EXTRACT TO READ =
*** Block opens ***
Wolfe Tone to James Joyce: Ireland’s special relationship with Paris
Essay collection examines the cultural and political connections between the two countries
Irish republican John Mitchel was part of the wider revolutions of 1848 that affected most of Europe. Photograph: Getty Images
Paris, Capital of Irish Culture: France, Ireland and the Republic, 1798-1916
Edited by Pierre Joannon and Kevin Whelan
Four Courts Press
This essay collection comprising 13 chapters, written in the main by historians, sets out to explore the impact exerted by Paris and France on Irish affairs from the end of the 18th to the beginning of the 20th centuries. In spite of the title’s designation of Paris as the capital of Irish culture, there is a good deal more concentration on politics than there is on culture, with essays covering the already well-documented French connections forged by the United Irishmen (Robert Emmet and Wolfe Tone in particular), the Fenians, and Daniel O’Connell, whose campaign for Catholic emancipation made him famous throughout Europe. There are also chapters on the intriguing and largely neglected figure of Patrick Leonard and the political activism of Maud Gonne (whose relationship with the Boulangiste Lucien Millevoye led to her spending a long period in France). An insightful discussion of war damage in Paris and Dublin and an illuminating discussion of Sinn Féin’s diplomatic initiatives with the French government between 1919-1921 are also worthy of mention.
*** Block closes ***
SOURCE MATERIAL =
*** Block opens ***
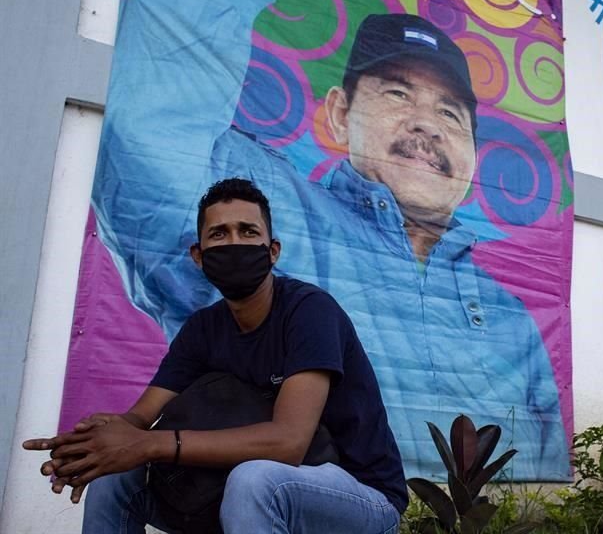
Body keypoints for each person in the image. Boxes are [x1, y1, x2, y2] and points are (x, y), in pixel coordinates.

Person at [92, 0, 568, 479]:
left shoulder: (514, 319)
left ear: (472, 154)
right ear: (340, 116)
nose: (428, 124)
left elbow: (540, 479)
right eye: (397, 94)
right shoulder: (264, 207)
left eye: (450, 111)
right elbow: (146, 133)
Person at [25, 178, 408, 533]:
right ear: (198, 254)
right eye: (219, 234)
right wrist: (94, 444)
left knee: (254, 480)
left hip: (361, 494)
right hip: (239, 491)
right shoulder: (202, 329)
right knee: (115, 476)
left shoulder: (309, 311)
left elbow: (287, 443)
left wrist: (153, 443)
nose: (234, 244)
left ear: (272, 251)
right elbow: (139, 418)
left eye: (248, 231)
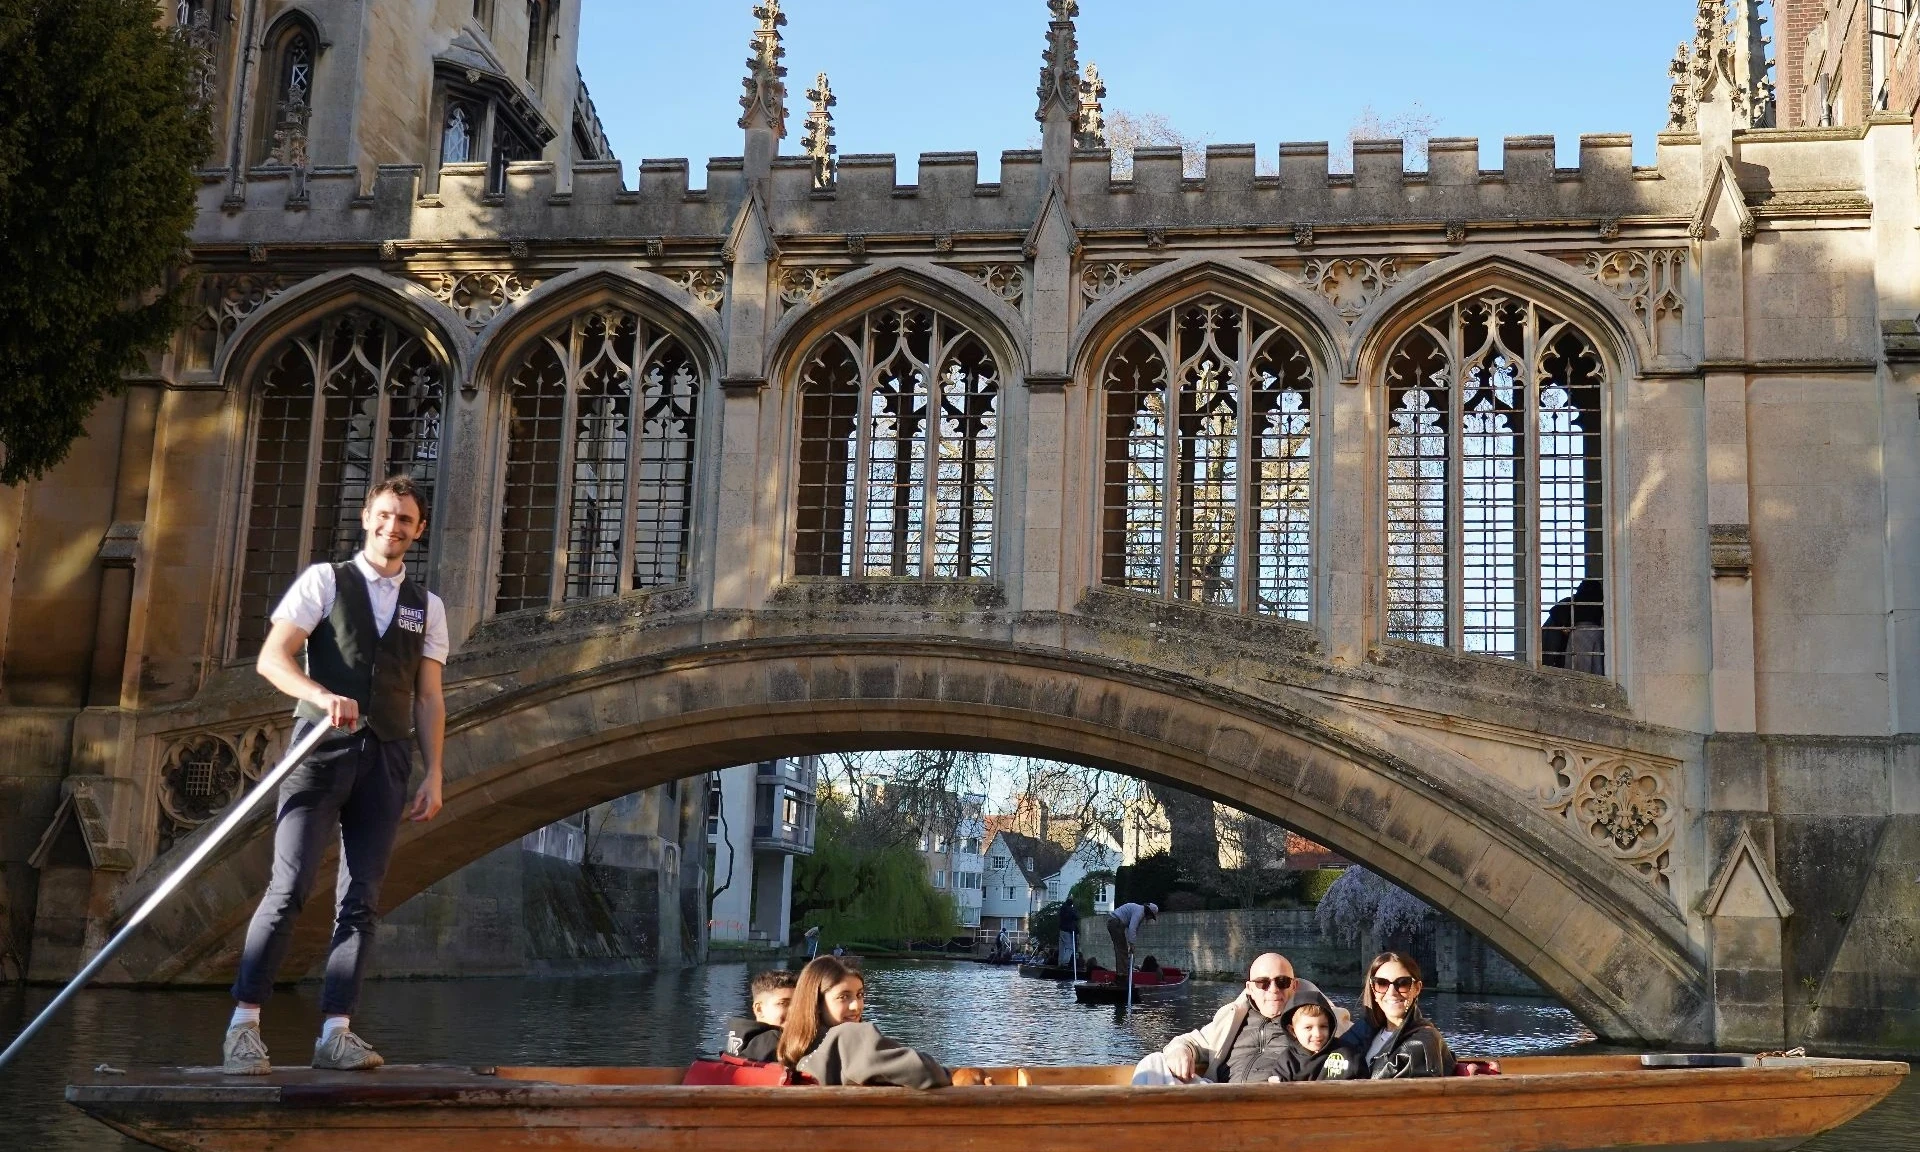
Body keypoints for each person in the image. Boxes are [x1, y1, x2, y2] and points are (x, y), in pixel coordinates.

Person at [222, 476, 449, 1075]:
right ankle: (244, 1026)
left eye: (404, 520)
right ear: (365, 518)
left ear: (418, 531)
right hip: (319, 753)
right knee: (290, 888)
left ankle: (336, 1032)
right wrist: (322, 696)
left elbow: (428, 698)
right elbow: (272, 659)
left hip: (388, 758)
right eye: (384, 515)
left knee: (362, 901)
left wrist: (436, 773)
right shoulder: (325, 581)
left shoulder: (427, 606)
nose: (392, 527)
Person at [1132, 952, 1345, 1084]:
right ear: (1250, 988)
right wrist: (1180, 1050)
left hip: (1278, 1103)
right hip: (1219, 1099)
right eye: (1263, 983)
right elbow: (1193, 1041)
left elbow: (1350, 1032)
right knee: (1154, 1062)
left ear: (1294, 985)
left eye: (1282, 982)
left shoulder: (1314, 1022)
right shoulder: (1232, 1017)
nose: (1273, 990)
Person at [777, 956, 950, 1087]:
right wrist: (947, 1073)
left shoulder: (794, 1048)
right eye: (843, 997)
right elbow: (925, 1072)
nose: (856, 1006)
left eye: (860, 995)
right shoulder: (848, 1035)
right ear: (816, 1003)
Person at [1360, 951, 1452, 1079]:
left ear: (1417, 989)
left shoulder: (1421, 1044)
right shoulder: (1366, 1033)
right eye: (1381, 983)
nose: (1391, 992)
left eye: (1403, 983)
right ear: (1373, 989)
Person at [1248, 983, 1364, 1082]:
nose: (1317, 1033)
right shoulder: (1287, 1061)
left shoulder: (1349, 1054)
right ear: (1292, 1030)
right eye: (1308, 1027)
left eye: (1323, 1026)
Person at [724, 969, 797, 1062]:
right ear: (759, 1009)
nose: (794, 1010)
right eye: (783, 1003)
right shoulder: (774, 1042)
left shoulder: (737, 1039)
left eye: (797, 1004)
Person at [1105, 900, 1157, 972]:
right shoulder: (1139, 912)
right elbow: (1132, 928)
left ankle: (1123, 971)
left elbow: (1135, 930)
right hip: (1115, 922)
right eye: (1151, 916)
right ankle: (1122, 974)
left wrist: (1131, 944)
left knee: (1121, 949)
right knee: (1121, 950)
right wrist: (1132, 944)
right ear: (1149, 912)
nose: (1150, 918)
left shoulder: (1139, 911)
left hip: (1115, 922)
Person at [1057, 897, 1080, 971]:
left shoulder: (1062, 909)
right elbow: (1077, 917)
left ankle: (1060, 963)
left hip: (1061, 930)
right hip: (1068, 931)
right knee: (1070, 947)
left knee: (1062, 947)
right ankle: (1065, 963)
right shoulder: (1071, 910)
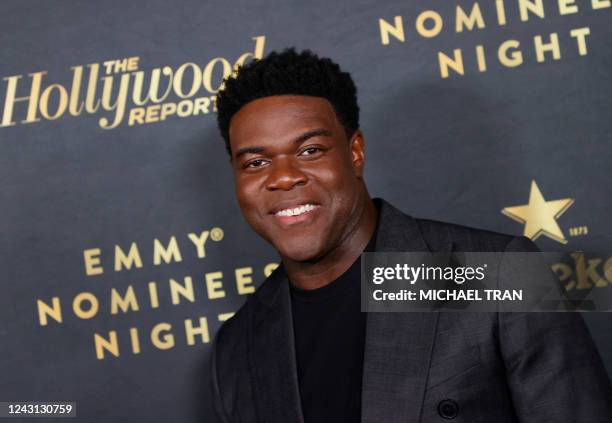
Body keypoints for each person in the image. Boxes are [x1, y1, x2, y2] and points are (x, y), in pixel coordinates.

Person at [210, 48, 612, 423]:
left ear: (355, 153)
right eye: (256, 162)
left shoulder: (497, 275)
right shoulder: (238, 345)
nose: (283, 178)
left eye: (310, 150)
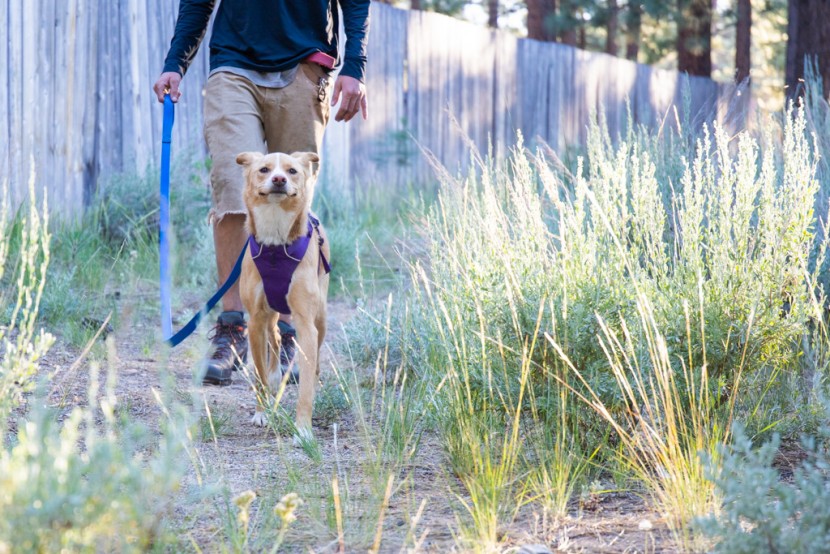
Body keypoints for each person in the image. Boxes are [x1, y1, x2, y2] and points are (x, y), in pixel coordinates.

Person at [153, 0, 370, 386]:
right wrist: (175, 62)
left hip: (305, 63)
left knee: (292, 200)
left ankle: (286, 333)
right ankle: (233, 328)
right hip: (233, 63)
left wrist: (355, 64)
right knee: (233, 192)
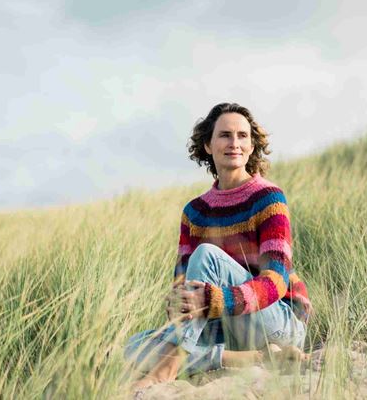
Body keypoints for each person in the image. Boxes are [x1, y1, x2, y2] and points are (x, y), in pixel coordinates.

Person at [125, 102, 313, 391]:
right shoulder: (194, 212)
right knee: (132, 346)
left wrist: (215, 299)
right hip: (223, 325)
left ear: (252, 146)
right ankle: (255, 358)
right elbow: (183, 282)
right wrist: (177, 303)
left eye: (242, 136)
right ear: (208, 145)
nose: (234, 143)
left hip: (276, 321)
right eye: (225, 135)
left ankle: (166, 369)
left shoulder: (269, 198)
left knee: (207, 256)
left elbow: (275, 281)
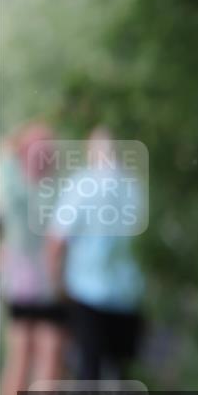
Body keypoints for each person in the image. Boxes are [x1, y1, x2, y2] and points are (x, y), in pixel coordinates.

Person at [48, 126, 146, 381]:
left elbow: (58, 236)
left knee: (89, 370)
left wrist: (55, 280)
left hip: (88, 291)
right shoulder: (135, 188)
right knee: (123, 373)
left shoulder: (82, 184)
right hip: (129, 294)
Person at [0, 122, 69, 395]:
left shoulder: (58, 188)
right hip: (23, 286)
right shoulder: (9, 183)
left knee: (50, 357)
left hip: (53, 287)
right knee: (21, 356)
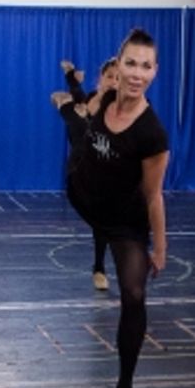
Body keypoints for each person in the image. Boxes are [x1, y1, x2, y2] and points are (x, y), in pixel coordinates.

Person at [65, 28, 169, 388]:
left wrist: (159, 249)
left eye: (146, 66)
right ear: (118, 66)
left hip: (125, 220)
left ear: (154, 72)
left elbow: (154, 196)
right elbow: (88, 115)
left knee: (135, 293)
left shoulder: (152, 133)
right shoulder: (105, 98)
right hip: (84, 195)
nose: (137, 73)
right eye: (130, 63)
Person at [52, 58, 117, 289]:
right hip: (80, 169)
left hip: (105, 170)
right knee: (76, 111)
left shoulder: (123, 108)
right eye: (110, 76)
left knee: (103, 219)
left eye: (119, 78)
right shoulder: (88, 100)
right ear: (101, 78)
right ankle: (68, 87)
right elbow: (83, 99)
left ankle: (99, 268)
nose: (114, 82)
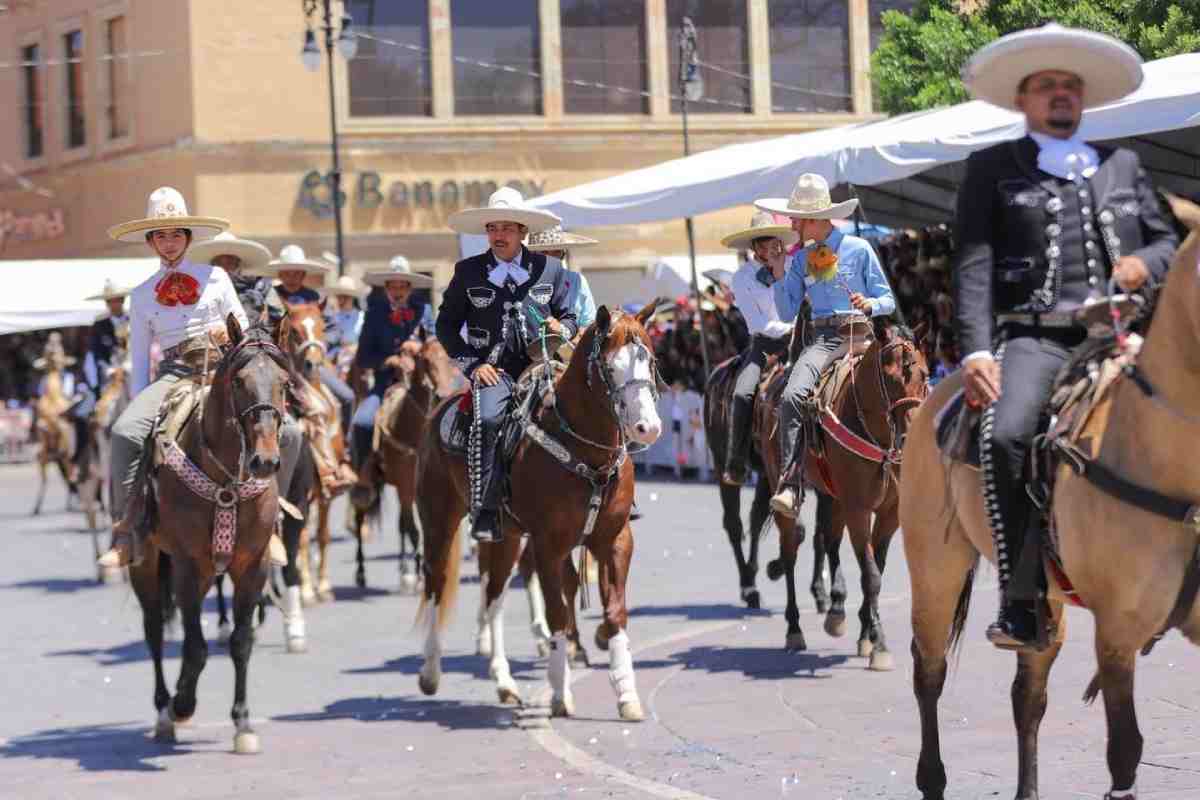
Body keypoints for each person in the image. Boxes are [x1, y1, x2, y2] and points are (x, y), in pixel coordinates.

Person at [954, 24, 1178, 649]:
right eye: (1047, 85)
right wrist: (976, 350)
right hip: (1039, 339)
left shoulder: (1122, 165)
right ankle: (1022, 601)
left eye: (1070, 86)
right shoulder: (990, 169)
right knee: (1008, 435)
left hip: (1124, 335)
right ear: (1023, 100)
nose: (1061, 94)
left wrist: (1143, 264)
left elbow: (1169, 241)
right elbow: (972, 264)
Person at [97, 187, 285, 568]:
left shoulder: (216, 277)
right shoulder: (142, 294)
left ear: (188, 237)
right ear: (151, 241)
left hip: (224, 370)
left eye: (176, 234)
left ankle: (274, 524)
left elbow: (245, 331)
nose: (169, 243)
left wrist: (226, 335)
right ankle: (127, 529)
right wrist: (139, 403)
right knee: (124, 432)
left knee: (291, 431)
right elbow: (139, 358)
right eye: (161, 235)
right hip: (174, 374)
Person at [437, 187, 575, 543]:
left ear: (522, 231)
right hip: (493, 371)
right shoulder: (468, 271)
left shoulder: (550, 269)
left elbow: (570, 317)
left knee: (589, 404)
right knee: (487, 419)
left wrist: (563, 327)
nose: (498, 235)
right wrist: (472, 366)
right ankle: (486, 510)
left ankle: (606, 492)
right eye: (492, 228)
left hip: (542, 367)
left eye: (506, 228)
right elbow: (446, 326)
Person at [756, 173, 897, 518]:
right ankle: (791, 484)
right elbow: (787, 312)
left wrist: (871, 304)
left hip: (862, 336)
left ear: (814, 220)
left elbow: (888, 300)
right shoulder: (800, 260)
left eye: (797, 218)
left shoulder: (859, 249)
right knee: (791, 396)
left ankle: (911, 466)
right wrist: (779, 272)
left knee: (903, 388)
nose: (792, 224)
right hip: (823, 340)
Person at [187, 229, 308, 506]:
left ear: (239, 263)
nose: (226, 266)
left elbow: (278, 328)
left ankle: (278, 502)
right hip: (204, 368)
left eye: (231, 261)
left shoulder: (262, 291)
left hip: (254, 368)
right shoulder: (194, 292)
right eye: (220, 261)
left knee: (292, 433)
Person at [716, 211, 799, 485]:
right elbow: (757, 322)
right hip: (766, 345)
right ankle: (736, 463)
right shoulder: (742, 277)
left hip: (801, 339)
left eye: (774, 241)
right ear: (754, 247)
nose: (771, 248)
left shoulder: (794, 265)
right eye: (763, 243)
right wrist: (790, 328)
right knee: (743, 393)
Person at [249, 245, 356, 435]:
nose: (292, 277)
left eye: (296, 273)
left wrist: (317, 344)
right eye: (287, 273)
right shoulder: (270, 296)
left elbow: (332, 329)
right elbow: (261, 325)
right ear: (280, 274)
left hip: (310, 361)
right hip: (277, 361)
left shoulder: (315, 297)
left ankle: (345, 443)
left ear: (303, 274)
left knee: (347, 397)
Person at [351, 256, 434, 468]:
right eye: (393, 286)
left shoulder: (424, 310)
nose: (398, 291)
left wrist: (420, 347)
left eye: (402, 286)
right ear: (386, 288)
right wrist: (388, 360)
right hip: (386, 382)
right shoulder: (374, 314)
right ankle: (365, 472)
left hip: (424, 382)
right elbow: (363, 357)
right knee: (362, 422)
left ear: (410, 288)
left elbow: (436, 343)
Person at [66, 280, 129, 465]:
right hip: (109, 375)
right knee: (84, 412)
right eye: (109, 301)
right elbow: (96, 354)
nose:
*** Block closes ***
INSTRUCTIONS TO FOLLOW = Please answer from the book review: whose campaign for Catholic emancipation made him famous throughout Europe?

RESULT = Daniel O'Connell